**Activities**.
A - Reproduce, word for word, the passage of the netCDF message that opens with the words containing "Yes, I had found" and closes with "(t[i] >= get_dim(i)->size())".
B - List every line of the listing that contains the string "trim", matching case.

**Excerpt to read**.
We aren't so committed to the way that the netCDF operators were originally
specified that we would ignore a better approach.  In fact, I've recently
talked to Harvey Davies of CSIRO about what we think is a different and
better approach to specifying array sections via a tiny language/notation he
has developed called FAN (file-array notation).  He has offered us a program
called nc2text (and the opposite text2nc) that uses FAN to specify sequences
of data from netCDF variables and incorporates quite a bit of the
functionality of several netCDF operators as well as units and type
conversion.

> The tack I am currently going with looks like the tcl extension
> could use a netCDF enhanced interpreter, and do operators as
> scripts (A lot of my the operator code is in doing arg parses,
> and tcl does that with great ease).  How does that fit in
> with the "approved" operator effort?

We originally thought about the idea of developing an interpreter for netCDF
expressions that would do everything we wanted to do in the operators, but
none of us particularly wanted to design another language.  However I think
this is actually a reasonable approach, as has been proven with various
interpretive languages that have added netCDF interfaces for I/O, such as
IDL and MATLAB as well as Davies FAN.  Davies has also implemented a netCDF
interface to J, which is a functional descendant of APL.

> Here is what I have done, if you want I can send diffs:

Thanks!

>       Bugs:
>               NcFile::add_var(NcToken, NcType, int, const NcDim**)
>               changed to be
>               NcFile::add_var(NcToken, NcType, int, const NcDim*)
>               (I could not make a program pass a list of dims
>               in that it created.)

I don't understand this one.  The last parameter is specified to be of type
const NcDim* in my sources in both netcdf.hh and netcdf.cc.  I don't remember
it ever being const NcDim**.  I just checked what's in the netcdf-2.3.2
distribution, and it's also const NcDim*.  There is an overloaded version of
NcFile:add_var() that takes from 1 to 5 const NcDim* parameters, but in what
source files was add_var ever specified to take a const NcDim** argument?

>               Added if(!data_mode()) return 0; to beginning of
>               NcFile::sync(void)

Good, I've incorporated your fix.

>               NcVar::set_cur() <both> extended the bounds checking
>               test to allow t[i] to be bigger than get_dim(i)->size()
>               if get_dim(i)->is_unlimited(), so you can use set_cur
>               with put to write new records

Yes, I had found this one recently but hadn't folded it into a patch yet.  I
found I needed to changed the statement in netcdf.cc from

                if (t[i] >= get_dim(i)->size())

**Dataset entries**.
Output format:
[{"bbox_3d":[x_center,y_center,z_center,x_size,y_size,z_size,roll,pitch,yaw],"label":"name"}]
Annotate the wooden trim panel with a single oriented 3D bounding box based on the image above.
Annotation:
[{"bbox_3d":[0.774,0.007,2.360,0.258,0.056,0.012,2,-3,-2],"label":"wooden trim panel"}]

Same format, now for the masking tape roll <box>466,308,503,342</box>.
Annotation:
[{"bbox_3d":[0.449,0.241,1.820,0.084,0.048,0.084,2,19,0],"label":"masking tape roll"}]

* * *

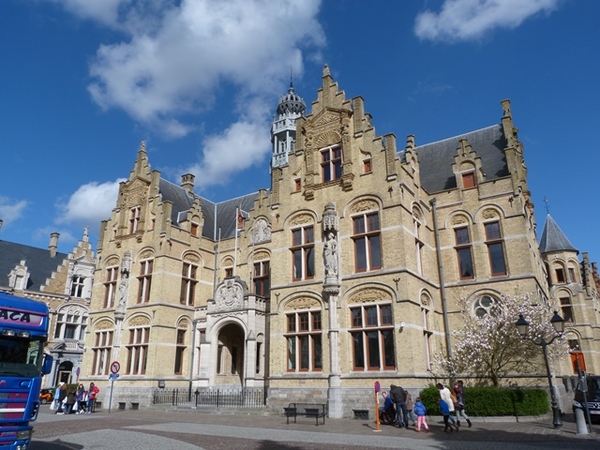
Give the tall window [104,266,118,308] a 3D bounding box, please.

--

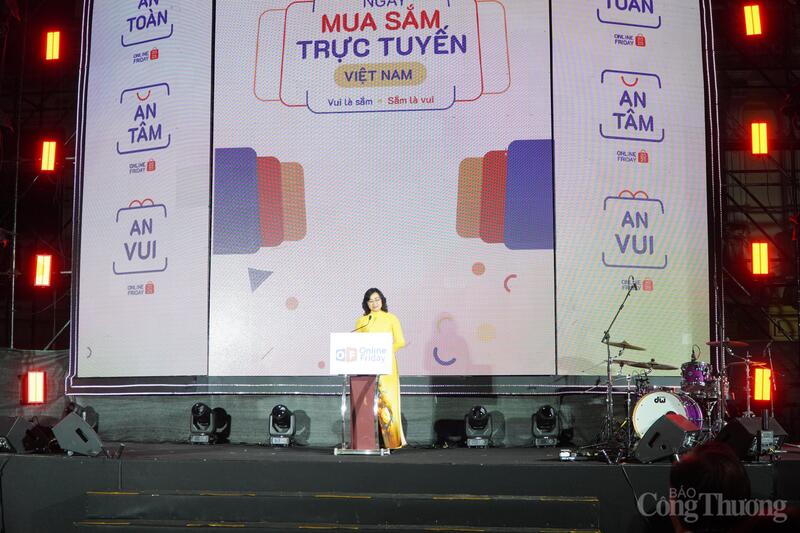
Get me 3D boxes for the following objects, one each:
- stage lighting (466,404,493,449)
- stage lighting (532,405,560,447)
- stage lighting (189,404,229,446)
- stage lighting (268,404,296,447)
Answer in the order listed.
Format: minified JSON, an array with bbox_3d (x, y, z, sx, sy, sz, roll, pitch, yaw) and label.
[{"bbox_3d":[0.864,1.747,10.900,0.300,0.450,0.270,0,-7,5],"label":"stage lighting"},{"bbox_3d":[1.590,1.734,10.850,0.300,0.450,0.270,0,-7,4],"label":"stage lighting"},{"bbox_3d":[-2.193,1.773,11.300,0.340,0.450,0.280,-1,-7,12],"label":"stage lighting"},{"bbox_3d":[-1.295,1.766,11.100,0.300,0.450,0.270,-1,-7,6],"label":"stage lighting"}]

**Answers in order**.
A -
Yes, I had found this one recently but hadn't folded it into a patch yet.  I
found I needed to changed the statement in netcdf.cc from

                if (t[i] >= get_dim(i)->size())

B -
Annotate the wooden trim panel with a single oriented 3D bounding box based on the image above.
[{"bbox_3d":[0.774,0.007,2.360,0.258,0.056,0.012,2,-3,-2],"label":"wooden trim panel"}]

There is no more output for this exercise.